Een manager van een middelgroot bedrijf voert een kennismakingsgesprek met de nieuwe teamleider die o.a. een inhoudelijke rol gaat vervullen binnen zijn afdeling. Het gesprek verloopt helaas stroef. De manager concludeert dat hij eerst wel eens wil zien hoe de teamleider zich gaat opstellen en of hij het waar gaat maken. Als de manager een paar weken de teamleider nog eens spreekt zegt de teamleider op zijn beurt: ‘dat was een vervelend gesprek en ik weet nog niet of ik jou wel kan vertrouwen’.

En zo wacht iedereen op een ander. Het wordt bijna een spel, wie durft als eerste openlijk de ander vertrouwen en ruimte te geven?
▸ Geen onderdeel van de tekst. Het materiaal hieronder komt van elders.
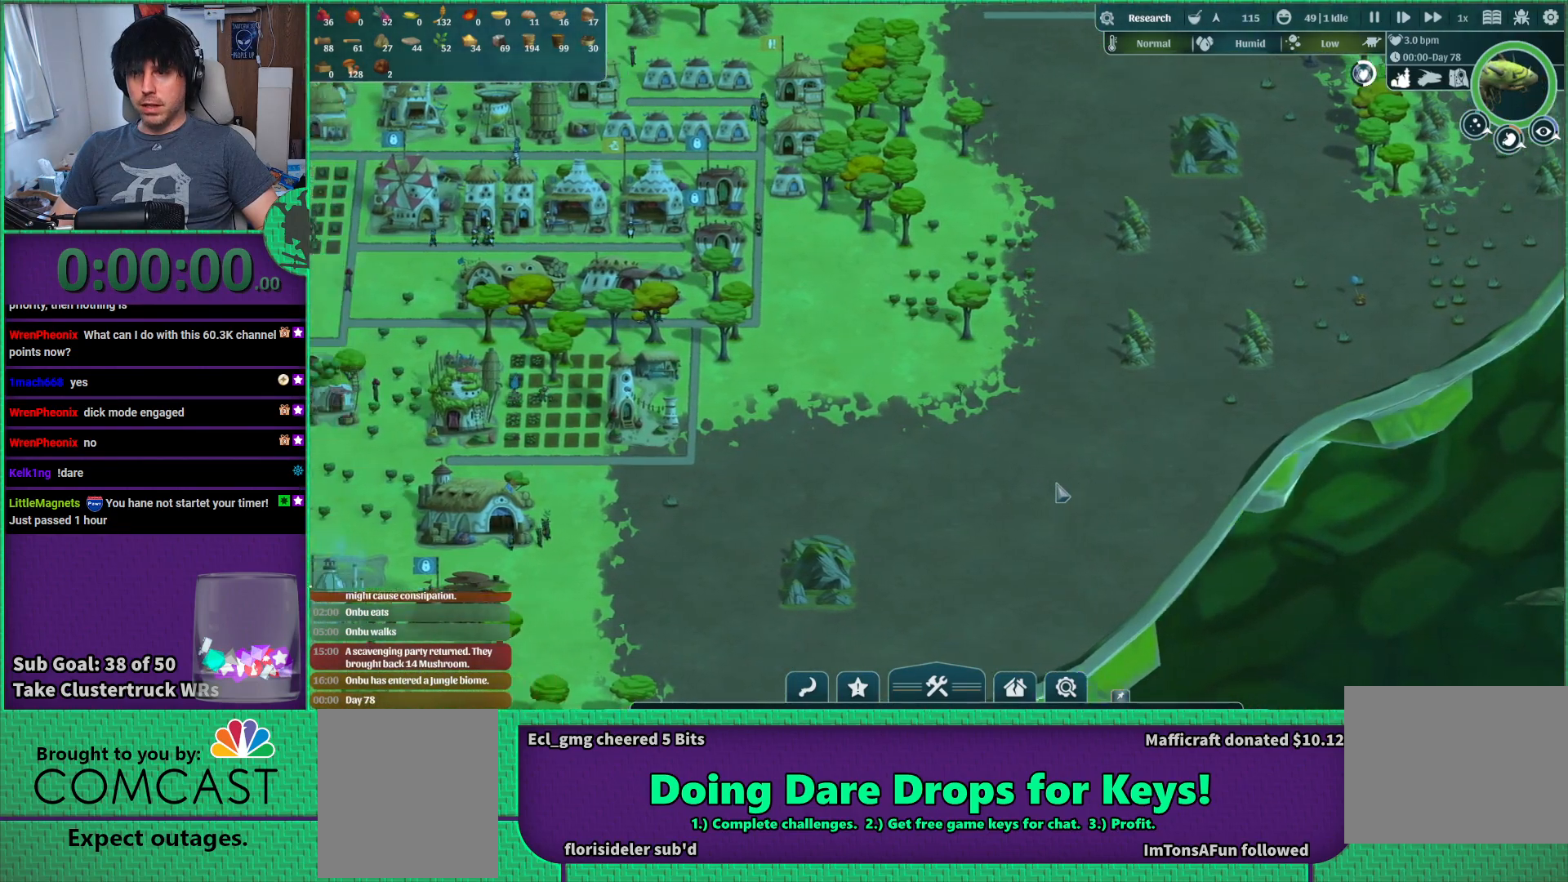
{"keys": ["d", "w"], "events": [[33, "d", "down"], [333, "w", "down"]]}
Zelf heb ik als trainer, coach een aantal keren onvoorwaardelijk vertrouwen van een opdrachtgever ervaren. In die situaties krijg ik vleugels, neem ik van harte verantwoordelijk voor mijn taak en voel ik aangemoedigd om mijn kwaliteiten vrij-uit in te zetten. En is dat niet precies wat we graag van medewerkers willen?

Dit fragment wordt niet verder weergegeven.